The written disclosure requirements of Rule 1.5(e)(2) were very strictly enforced in In Re Confidential (J.E.S.), 670 A.2d 1343 (DC 1996), where the DC Court of Appeals sustained a decision of the Board on Professional Responsibility imposing discipline (an informal admonition) on a lawyer who had shared a fee with another lawyer without fully complying with Rule 1.5(e)(2). The lawyer's engagement letter to the client had identified the other lawyer as co-counsel, but it did not specify what the division of fee would be (50-50), or the contemplated division of responsibility, or "the effect of the association of lawyers outside the firm on the fee to be charged." The court rejected the lawyer's contention that he had substantially complied with the Rule.

In In re Bell, 726 A.2d 205 (DC 1998) the Court imposed reciprocal discipline of public censure for violation of Rule 1.5(e) against two lawyers who had split a contingent fee without knowledge or consent of the client (whom one of the lawyers had referred to the other).

DC Ethics Opinion 284 (1998) addresses in some detail a lawyer's obligations when employing a temporary lawyer in the representation of a client. The principal issues are whether the use of such a lawyer must be disclosed to the client (a point mainly governed by Rule 1.4) and how the lawyer may bill the client for the temporary lawyer's time (which falls under Rule 1.5). As to the first, the Opinion concludes that disclosure is required only if the information would be material to the representation -- for example, if the temporary lawyer will not be available to complete the engagement. As to billing, the Opinion asserts that the time of the temporary lawyer can be charged for in the same fashion as if he or she were a regular employee, and the employing lawyer is under no obligation to disclose the actual cost of the temporary lawyer. However, if there is a division of fees with the temporary lawyer, notice to and consent by the client are required by Rule 1.5(e). And if the employing lawyer pays a "placement agency" for referral of the temporary lawyer, and passes on that charge to the client, no markup may be added to it, for otherwise the lawyer would be making a false or misleading statement about the lawyer's services, in violation of Rule 7.1(a) and Rule 8.4(c).
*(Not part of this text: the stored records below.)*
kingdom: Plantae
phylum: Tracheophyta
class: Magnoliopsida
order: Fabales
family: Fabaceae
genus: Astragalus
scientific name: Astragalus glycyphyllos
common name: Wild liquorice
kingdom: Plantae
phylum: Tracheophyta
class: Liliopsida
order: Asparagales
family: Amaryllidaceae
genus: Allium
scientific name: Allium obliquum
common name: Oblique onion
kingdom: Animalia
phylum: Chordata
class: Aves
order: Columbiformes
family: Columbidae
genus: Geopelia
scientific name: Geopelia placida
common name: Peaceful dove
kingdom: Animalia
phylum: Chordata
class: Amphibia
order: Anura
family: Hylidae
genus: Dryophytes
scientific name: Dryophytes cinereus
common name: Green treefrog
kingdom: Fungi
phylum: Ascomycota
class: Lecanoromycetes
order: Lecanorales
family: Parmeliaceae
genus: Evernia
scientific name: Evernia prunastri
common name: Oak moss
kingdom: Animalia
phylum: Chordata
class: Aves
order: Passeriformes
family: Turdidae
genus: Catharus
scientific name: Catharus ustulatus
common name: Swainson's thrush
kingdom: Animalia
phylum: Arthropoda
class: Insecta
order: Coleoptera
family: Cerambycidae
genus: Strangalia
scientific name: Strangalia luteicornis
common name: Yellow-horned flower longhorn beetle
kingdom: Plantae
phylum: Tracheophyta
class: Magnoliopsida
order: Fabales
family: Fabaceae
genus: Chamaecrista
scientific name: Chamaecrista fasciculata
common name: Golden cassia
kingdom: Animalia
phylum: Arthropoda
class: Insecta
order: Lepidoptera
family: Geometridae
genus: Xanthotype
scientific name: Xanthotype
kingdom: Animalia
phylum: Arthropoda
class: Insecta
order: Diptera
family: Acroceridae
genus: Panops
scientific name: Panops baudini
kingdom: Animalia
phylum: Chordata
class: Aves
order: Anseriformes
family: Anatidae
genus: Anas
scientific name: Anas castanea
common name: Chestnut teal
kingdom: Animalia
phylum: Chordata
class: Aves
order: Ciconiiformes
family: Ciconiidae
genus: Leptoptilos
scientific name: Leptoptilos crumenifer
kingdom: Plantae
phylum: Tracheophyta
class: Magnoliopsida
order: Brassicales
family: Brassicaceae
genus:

DC Ethics Opinions 197 (1989) and 151 (1985) address the division of fees between a law firm and a lawyer designated as "of counsel" to the firm, in each instance opining that whether the "of counsel" is to be considered equivalent to a partner or associate in the law firm within the meaning of DR 2-107(A), so as to allow fee-sharing without preconditions, depends on the nature of the particular of counsel arrangement.

Similarly, DC Ethics Opinion 109 (1981) concluded that an undisclosed, unconsented-to division of a fee with a lawyer who purported to be but was not in fact a partner in the law firm was a violation of DR 2-107(A).

DC Ethics Opinion 65 (1979) concluded that it violated DR 2-107(A) for a law firm to include in an employment contract a provision that for the first two years after termination of a lawyer's employment with the firm the lawyer must pay the firm 40 percent of net billings received for work performed on behalf of a client of the former firm. DC Ethics Opinion 77, distinguishing this earlier opinion, found that an employment agreement providing liquidated damages for solicitation of the law firm's clients by a departing lawyer was not unethical.